Singaravelan aka Singam (Vijay Sethupathi) is attracted and influenced by his political idol, Rayappan (Parthiban), ever since his childhood. With his intelligence and smart play, Singaravelan enters the political party and climbs up the ladder to become the right hand of Rayappan, in a short span of time. As Singaravelan teams up with Rayappan and indulges in corruption, he experiences a weird changeover as his conscience takes over him after a certain point in time. Singaravelan experiences a split personality - and he finds it difficult to manage with the two sides to him. His conscience tells him to avoid corruption and transform into a good man to serve the people.  Does Singaravelan’s good side win over the evil in him is what Tughlaq Durbar is all about.

Tamil cinema has got a highly promising filmmaker in the form of debutant Delhi Prasad Deenadayalan. Delhi's screenplay is interestingly woven and there isn't a scene that has been constructed without a purpose. Also, the packaging looks fantastic as the film doesn't face any major dips in the screenplay. Tughlaq Durbar is largely entertaining primarily because of its uniqueness in the characterization of Vijay Sethupathi and that is strongly supported by some brilliant dialogues written by director Balaji Tharaneetharan (Naduvula Konjam Pakkatha Kaanom and Seethakathi fame). Even the serious lines have been treated in a light manner, thus keeping the fun mood of the film intact.

The film genuinely manages to strike the laughter with its writing and performances of the lead cast. We might have seen several political satire films in the past, but Tughlaq Durbar differentiates itself and stands out with its likeable characters.

On the downside, the way Singaravelan defeats his opposite personality is not convincing enough and it looks ordinary with no impact. The scene where Singaravelan, for the first time experiences, the two different sides of him, was shot in a visually appealing manner, but the end result turns out to be lacklustre. One could also wish that Raashi Khanna's character was well-written with more depth.

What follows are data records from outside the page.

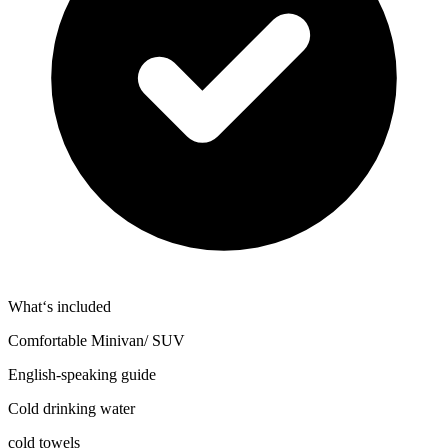
What‘s included
Comfortable Minivan/ SUV
English-speaking guide
Cold drinking water
cold towels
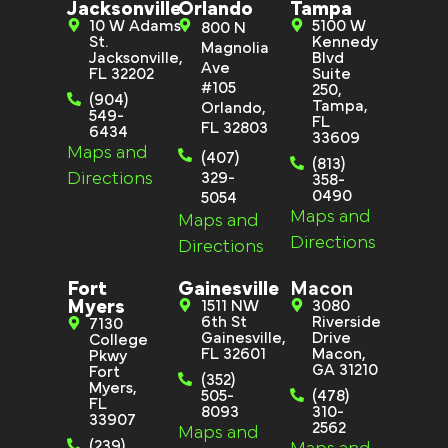
Jacksonville
Orlando
Tampa
10 W Adams
5100 W
800 N
St.
Kennedy
Magnolia
Jacksonville,
Blvd
Ave
FL 32202
Suite
#105
250,
(904)
Tampa,
Orlando,
549-
FL
FL 32803
6434
33609
Maps and
(407)
(813)
Directions
329-
358-
0490
5054
Maps and
Maps and
Directions
Directions
Fort
Gainesville
Macon
Myers
1511 NW
3080
6th St
Riverside
7130
Gainesville,
Drive
College
FL 32601
Macon,
Pkwy
GA 31210
Fort
(352)
Myers,
505-
(478)
FL
8093
310-
33907
2562
Maps and
(239)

Vijay Sethupathi is impressive in showcasing two different sides and it is fun to watch the transitions. It is interesting to see Vijay Sethupathi playing an enjoyable character that has been sketched on the lines of Nagaraja Chozhan / Ammavasai. Parthiban is electrifying as Rayappan and his energetic performance makes Tughlaq Durbar a delightful watch. The chemistry between Vijay Sethupathi and Parthiban is great and the duo has delivered the magic once again after Naanum Rowdy Dhaan. After Parthiban and Vijay Sethupathi, it is Karunakaran who hits the ball out of the park with his performance. Be it the funny expressions in the initial comedy portions or the emotional sequences towards the end where he points out Singaravelan’s evil nature, Karunakaran gives it his all.

Sathyaraj appears in a delightful cameo as the iconic Ammavasai, giving the film a solid end. Manjima Mohan, with her limited scope, manages to showcase the emotions just through her eyes as she doesn’t have any major dialogues to speak. Raashi Khanna looks gorgeous and does her part fairly well, but her character is restricted to just being a romantic heroine.

Govind Vasantha's background music is likeable and lightens up the mood of the film in an interesting fashion. Though the songs haven't become that popular with the masses, the tracks are impressive. Manoj Paramahamsa and Mahendira Jayaraju's visuals aid the director's vision neatly. Govindaraj's edit is apt.

Tughlaq Durbar is a film that offers a light-hearted movie-watching experience, with the fun quotient standing tall.